Stored items from a collection:
┄┄┄┄┄┄┄┄┄┄┄┄┄┄┄┄┄┄┄┄

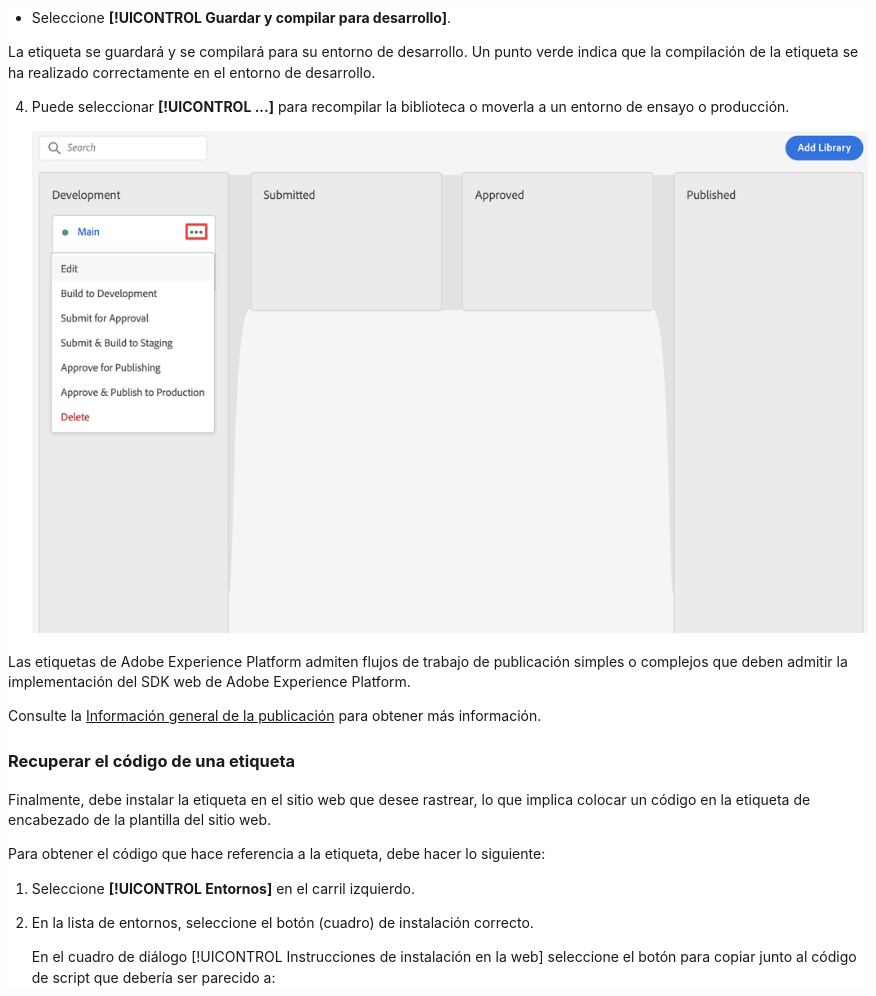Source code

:    - Seleccione **[!UICONTROL Guardar y compilar para desarrollo]**.

   La etiqueta se guardará y se compilará para su entorno de desarrollo. Un punto verde indica que la compilación de la etiqueta se ha realizado correctamente en el entorno de desarrollo.

4. Puede seleccionar **[!UICONTROL ...]** para recompilar la biblioteca o moverla a un entorno de ensayo o producción.

   ![Publicar - Compilar biblioteca](./assets/build-library.png)

Las etiquetas de Adobe Experience Platform admiten flujos de trabajo de publicación simples o complejos que deben admitir la implementación del SDK web de Adobe Experience Platform.

Consulte la [Información general de la publicación](https://experienceleague.adobe.com/docs/experience-platform/tags/publish/overview.html?lang=es) para obtener más información.


### Recuperar el código de una etiqueta

Finalmente, debe instalar la etiqueta en el sitio web que desee rastrear, lo que implica colocar un código en la etiqueta de encabezado de la plantilla del sitio web.

Para obtener el código que hace referencia a la etiqueta, debe hacer lo siguiente:

1. Seleccione **[!UICONTROL Entornos]** en el carril izquierdo.

2. En la lista de entornos, seleccione el botón (cuadro) de instalación correcto.

   En el cuadro de diálogo [!UICONTROL Instrucciones de instalación en la web] seleccione el botón para copiar junto al código de script que debería ser parecido a:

┄┄┄┄┄┄┄┄┄┄┄┄┄┄┄┄┄┄┄┄

### Task to complete:
Pick every line of the data that includes the string "UICONTROL".

### Result below:
:    - Seleccione **[!UICONTROL Guardar y compilar para desarrollo]**.
4. Puede seleccionar **[!UICONTROL ...]** para recompilar la biblioteca o moverla a un entorno de ensayo o producción.
1. Seleccione **[!UICONTROL Entornos]** en el carril izquierdo.
   En el cuadro de diálogo [!UICONTROL Instrucciones de instalación en la web] seleccione el botón para copiar junto al código de script que debería ser parecido a:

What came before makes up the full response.